This morning started off great! As I scrolled through Facebook, I was reminded that Chris Pureka’s new album was released today! For a musician and someone who just loves music, listening to an anticipated album is one of the best things in the world. I eased into my morning with coffee and a FaceTime chat with my dad and step mom over in Italy. I always take Fridays off, so I had a little extra time to lounge in my office and read through my morning reflection:
“I am love. Everything in me and outside of me is love. Today I choose to repeat this, believe this, and commit to this. I am love. Anything else I have chosen to believe is false evidence appearing real. What I choose to see as real today is love and only love. I am love.”
I read it out loud, I sat with that thought and felt pretty amazing about it. The problem is that throughout the day, it is so easy to slip back into old thought patterns without even thinking about it! I took a trip to the bank to get quarters for laundry and ended up chatting with the teller about the Chicago teacher’s strike. He asked if I was going to join my former colleagues and all of a sudden I felt a wave of guilt wash over me. No, I hadn’t planned on it. How terrible am I?? Next I went to CVS just to get tissue and also walked out with Easter candy on sale. What can I say? Cadbury mini eggs are my crack. On my way home, all I could think was, “You’re so stupid. Why the hell did you buy that candy? You know you can’t control yourself. You’re either going to end up eating it all or you’re going to eat most of it and then have to throw it in the trash because you lack self-control.” Really nice self-talk, huh? Not once did I stop and remember to tell myself “I am love”.
As I did house chores while Richard was gone all day, all I could think was how much I missed him but knew he was coming home to me tonight. I imagined what it would be like to miss him, knowing he wasn’t coming here and then continued to think of 8 weeks of that. All I felt was extreme sadness. When he got home, I wanted to connect with him but I could feel myself putting that distance between us. I recited affirmations in my mind, “Choose love. Love over fear.” The anger started to seep in. He sat at the table on his computer doing school work. I sat at the table, zoning out listening to Chris Pureka. “Put your gloves back on, get back in the ring.” Choosing love, whether it’s towards others or myself seems to be a daily fight. I got up, walked into my office and knew it was time to blog and complete tonight’s exercise.
First, look in the mirror and say 3 times: I love you.
As I stood in the bathroom, staring at myself in the mirror and saying, “I love you” it felt like a total out of body experience. I felt nothing, as though I was saying “I love you” to a stranger.
Next, write. The topic: I choose to love myself fully.

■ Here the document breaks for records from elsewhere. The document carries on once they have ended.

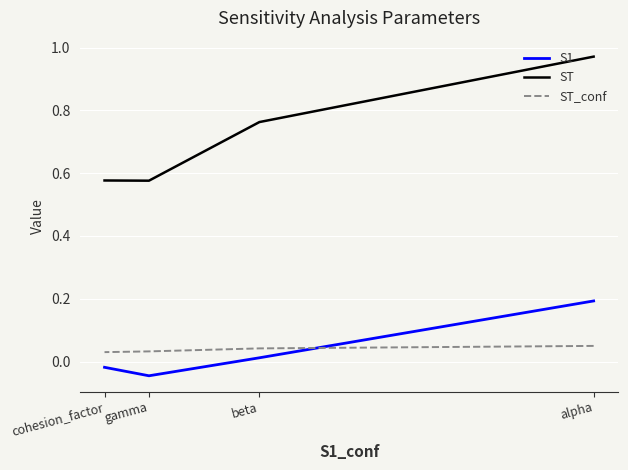

True or false: ST and ST_conf intersect in this chart.

False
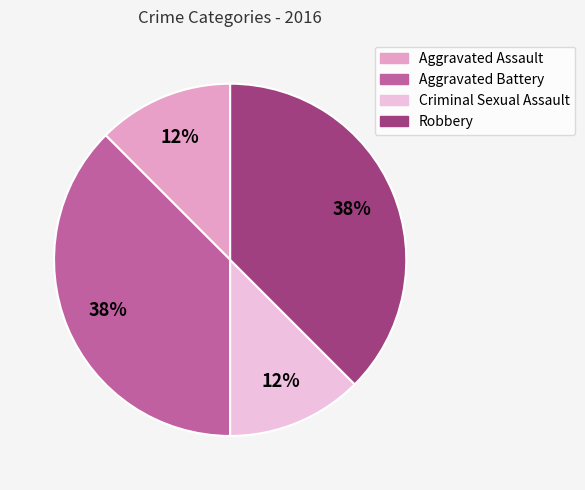

Between Aggravated Assault and Robbery, which is larger?

Robbery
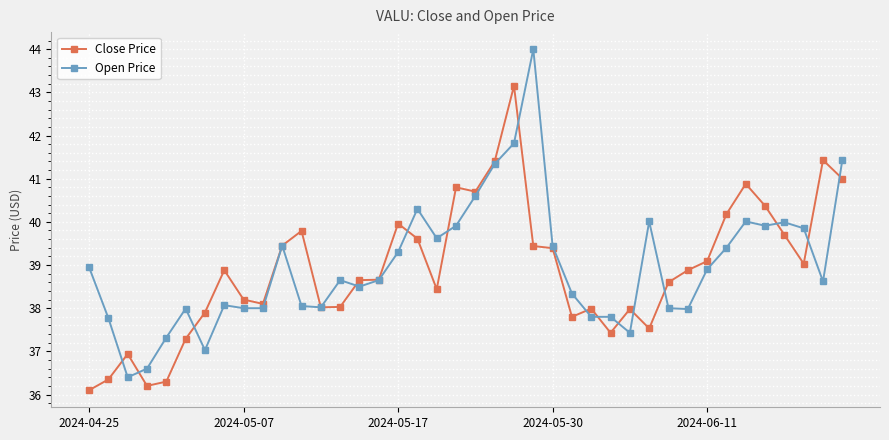

How many categories are shown in the chart?

40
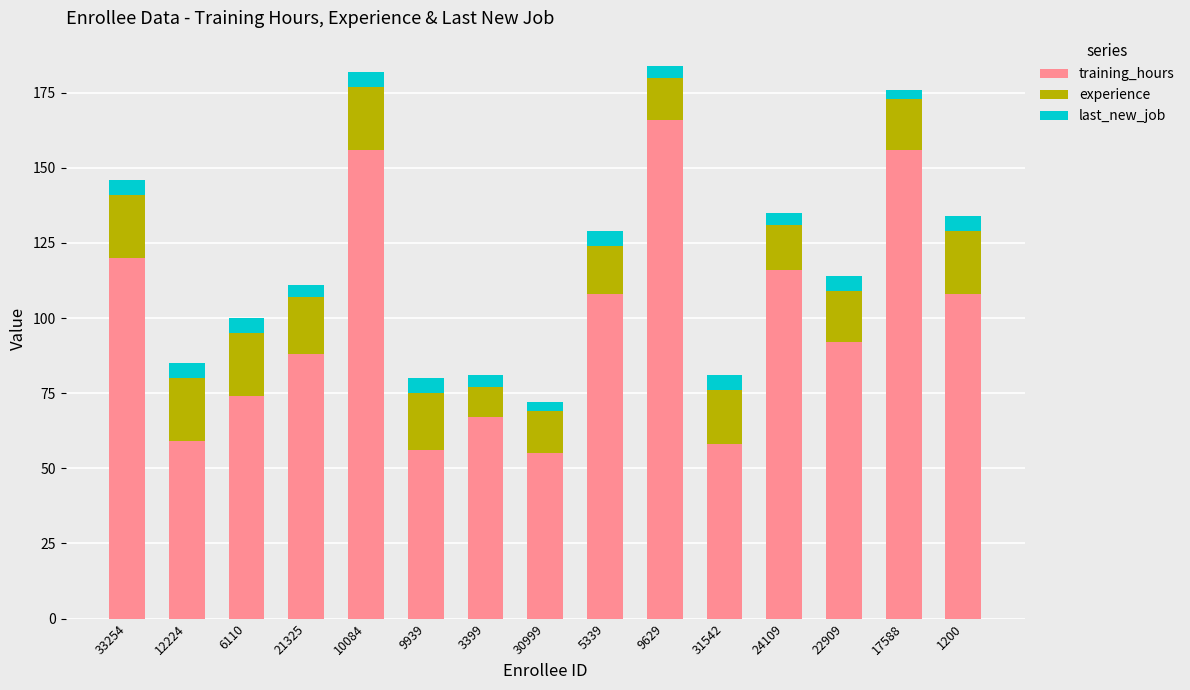

What is the difference between the maximum and second lowest values in the training_hours series?

110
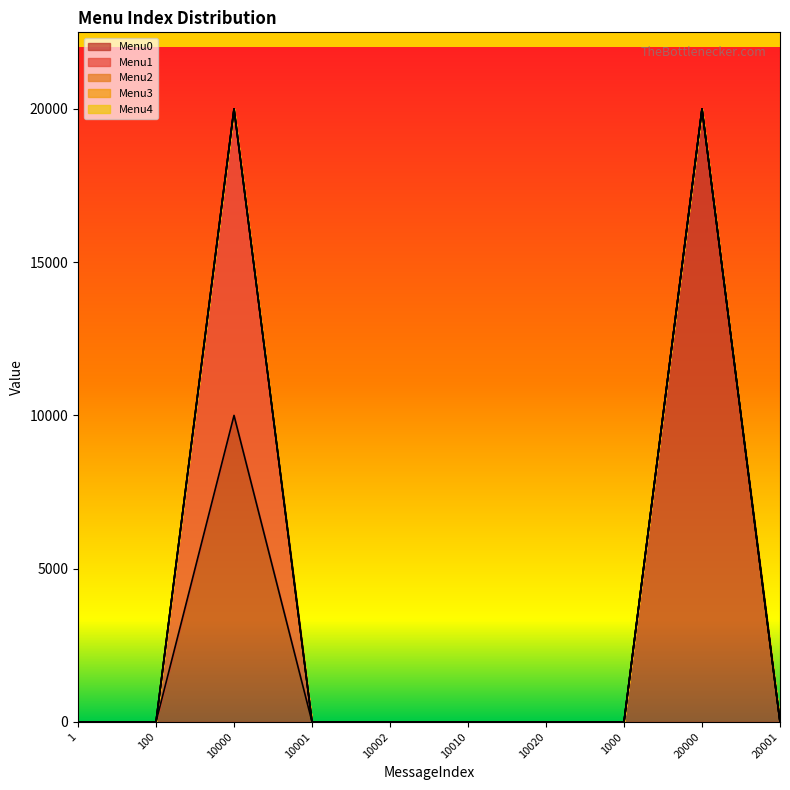

True or false: Menu0 and Menu4 intersect in this chart.

False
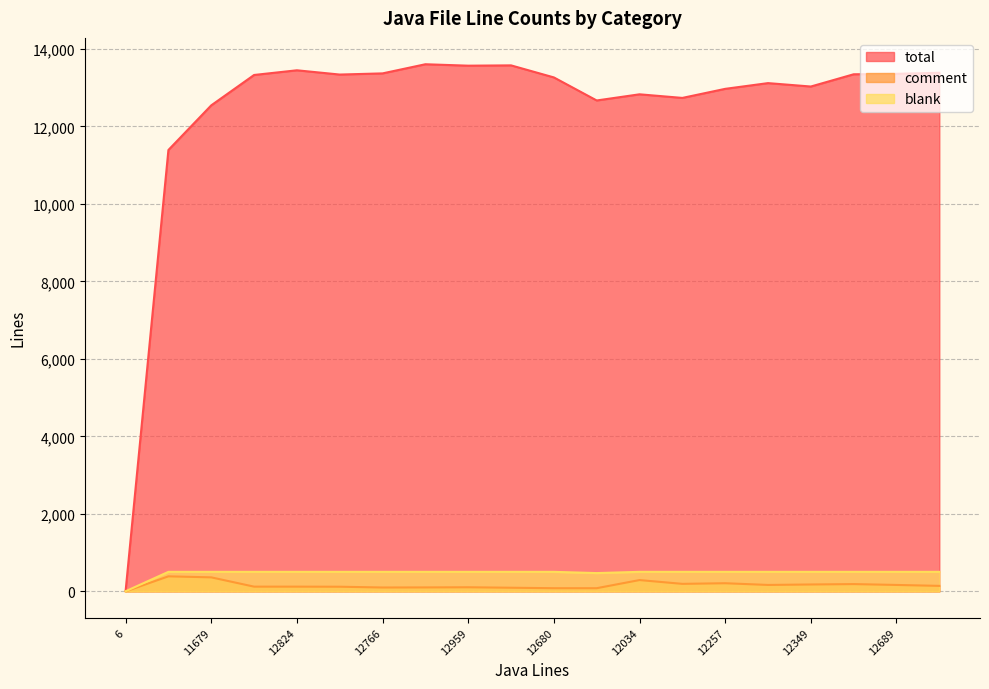

True or false: total and blank cross at least once.

False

I’m supposed to write for 10 minutes and just write. This is the hardest exercise yet because I really struggle when I feel as though I have nothing to write about, but I want to stay true to the process so I will. I choose to love myself fully. What? Ok. My choices do not define me. Even though I am not where I want to be physically or financially and that’s mostly based on choices I have made, it’s ok. Each day I have the option to make a new choice. Even on the days I can’t fit into my pants, have a muffin top and my shirts are tight I choose to love myself fully. I am not stuck in this body, I get to decide what kind of body I want. I have made amazing health choices in the past 2 years that I never would have made before. Even though I am not always the kindest and most loving partner, I choose to love myself fully. I have been through some shit and I am protecting myself, even when there’s no real need to protect myself. So many times relationships have ended in ways I never could have guessed, so it’s completely understandable why I’m always thinking in the back of my head, “How much time do I have left in this relationship?” I’m stubborn and I dig in my heels. That has been a trait of mine for as long as I can remember, but it’s been developed more and more over the years. I’ve been told I don’t compromise in relationships but why should I when I have felt so many times that my needs don’t matter? I love my stubborn part because it protects me. It can be dangerous and destructive, but I love it anyway. I love myself for being on this journey. I love myself for never giving up. I love myself for always getting back up after being knocked down. I love myself for loving fully again and again even though my heart has been shattered numerous times. I choose to love myself fully. Loving myself is a choice and although it may not be the obvious choice, I have myself always…forever…just me.
In this moment, I miss Gainesville. I wish I could slide open the door and go sit on my porch, surrounded by trees with a glass of wine and just be. I’m sure it’s the mix of emotions and Chris Pureka still playing in the background. Her voice, her lyrics and the violin…all 3 just go straight to my soul and it just feels like being wrapped up in a blanket in the most comfortable place possible. So I’ll just sit here for a minute, connecting to myself with my hand on my heart, taking a deep breath in and let it all out as the tears gently roll down my cheeks.